[Text passage]
Start of Block
Airplane movies tend to be scientifically loopy, and this one is no exception, but Neeson, Julianne Moore, and most of the rest of the cast keep things interesting while the writers and director keep things moving, though occasionally in the exact opposite way they should from the standpoint of physics or basic geography. Lightly recommended.


Her: written and directed by Spike Jonze; starring Joaquin Phoenix (Theodore), Chris Pratt (Paul), Rooney Mara (Catherine), Scarlett Johansson (Samantha), and Amy Adams (Amy) (2013): Really a brilliant piece of near-future science fiction from director Spike Jonze, who writes his own screenplay here for the first time. There are echoes of Philip K. Dick in the film's preoccupation with the question of what constitutes a human being, and in Joaquin Phoenix's lead character, a troubled, decent, normal human being still suffering in the aftermath of a failed marriage.

The filmmakers have done a marvellous job of building the future world through slightly skewed fashion, odd future jobs, and a host of other things. Science fiction is also often about the present-day regardless of its setting, and certainly the movie comments on all the mediated, tech-boosted interactions of modern human beings and their assortment of smart-phones, tablets, and gizmos.

Phoenix is wonderfully modulated and understated as the protagonist, while Amy Adams shines as his best friend. Scarlett Johansson voices the newly released artificial intelligence that Phoenix buys to coordinate all his gadgets (things are pretty integrated in the future). Released from her body, Johansson gives what may be her best performance.
End of Block
[Data extract]
Start of Block
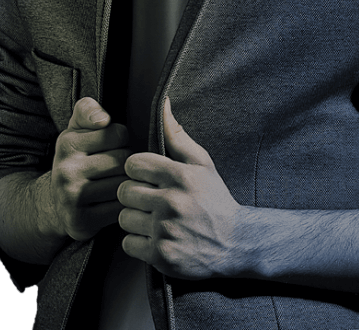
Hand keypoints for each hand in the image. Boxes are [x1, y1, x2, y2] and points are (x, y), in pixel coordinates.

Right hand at [50, 97, 130, 240]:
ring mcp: (71, 198)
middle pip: (123, 159)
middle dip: (126, 162)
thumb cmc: (77, 157)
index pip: (119, 133)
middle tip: (116, 167)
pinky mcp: (81, 222)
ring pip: (123, 183)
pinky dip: (123, 204)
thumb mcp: (77, 128)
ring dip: (127, 183)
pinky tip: (114, 201)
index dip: (121, 139)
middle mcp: (65, 171)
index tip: (110, 146)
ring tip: (116, 182)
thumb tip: (102, 120)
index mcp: (67, 143)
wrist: (57, 203)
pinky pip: (119, 208)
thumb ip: (88, 110)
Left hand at [117, 98, 242, 279]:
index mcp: (180, 175)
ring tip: (154, 218)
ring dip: (135, 219)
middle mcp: (172, 202)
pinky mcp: (160, 256)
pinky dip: (138, 242)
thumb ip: (176, 134)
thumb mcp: (202, 163)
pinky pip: (127, 243)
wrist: (235, 243)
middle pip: (124, 191)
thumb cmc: (214, 198)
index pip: (133, 164)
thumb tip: (162, 103)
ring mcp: (165, 230)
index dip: (138, 170)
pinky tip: (155, 237)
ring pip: (124, 218)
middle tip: (150, 199)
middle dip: (135, 194)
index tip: (148, 177)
End of Block
Rewrite the film review starting with "The filmmakers have" and going on through "tablets, and gizmos.", and replace "gizmos" with "devices". The lines have nothing to do with this.

The filmmakers have done a marvellous job of building the future world through slightly skewed fashion, odd future jobs, and a host of other things. Science fiction is also often about the present-day regardless of its setting, and certainly the movie comments on all the mediated, tech-boosted interactions of modern human beings and their assortment of smart-phones, tablets, and devices.